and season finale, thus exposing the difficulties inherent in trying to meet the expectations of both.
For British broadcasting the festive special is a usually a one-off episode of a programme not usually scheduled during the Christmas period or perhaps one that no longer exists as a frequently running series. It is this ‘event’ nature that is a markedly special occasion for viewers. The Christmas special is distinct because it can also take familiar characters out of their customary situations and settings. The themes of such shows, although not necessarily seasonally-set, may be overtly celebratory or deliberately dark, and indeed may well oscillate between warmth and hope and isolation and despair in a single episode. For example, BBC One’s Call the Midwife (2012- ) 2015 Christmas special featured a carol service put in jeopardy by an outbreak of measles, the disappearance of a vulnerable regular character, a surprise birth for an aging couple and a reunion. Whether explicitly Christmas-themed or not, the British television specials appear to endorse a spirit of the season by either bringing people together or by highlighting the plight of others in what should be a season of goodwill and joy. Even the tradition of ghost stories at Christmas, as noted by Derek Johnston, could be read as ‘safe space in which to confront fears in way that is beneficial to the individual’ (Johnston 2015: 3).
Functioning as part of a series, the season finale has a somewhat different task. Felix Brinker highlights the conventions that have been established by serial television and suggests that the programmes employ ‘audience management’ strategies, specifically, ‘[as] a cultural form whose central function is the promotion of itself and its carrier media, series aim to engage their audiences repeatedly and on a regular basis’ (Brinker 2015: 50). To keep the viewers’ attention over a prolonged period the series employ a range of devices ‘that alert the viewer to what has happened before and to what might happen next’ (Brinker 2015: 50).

━━━━━━

### Exercise aim
In full and without alteration, write out the data above.

### Output
and season finale, thus exposing the difficulties inherent in trying to meet the expectations of both.
For British broadcasting the festive special is a usually a one-off episode of a programme not usually scheduled during the Christmas period or perhaps one that no longer exists as a frequently running series. It is this ‘event’ nature that is a markedly special occasion for viewers. The Christmas special is distinct because it can also take familiar characters out of their customary situations and settings. The themes of such shows, although not necessarily seasonally-set, may be overtly celebratory or deliberately dark, and indeed may well oscillate between warmth and hope and isolation and despair in a single episode. For example, BBC One’s Call the Midwife (2012- ) 2015 Christmas special featured a carol service put in jeopardy by an outbreak of measles, the disappearance of a vulnerable regular character, a surprise birth for an aging couple and a reunion. Whether explicitly Christmas-themed or not, the British television specials appear to endorse a spirit of the season by either bringing people together or by highlighting the plight of others in what should be a season of goodwill and joy. Even the tradition of ghost stories at Christmas, as noted by Derek Johnston, could be read as ‘safe space in which to confront fears in way that is beneficial to the individual’ (Johnston 2015: 3).
Functioning as part of a series, the season finale has a somewhat different task. Felix Brinker highlights the conventions that have been established by serial television and suggests that the programmes employ ‘audience management’ strategies, specifically, ‘[as] a cultural form whose central function is the promotion of itself and its carrier media, series aim to engage their audiences repeatedly and on a regular basis’ (Brinker 2015: 50). To keep the viewers’ attention over a prolonged period the series employ a range of devices ‘that alert the viewer to what has happened before and to what might happen next’ (Brinker 2015: 50).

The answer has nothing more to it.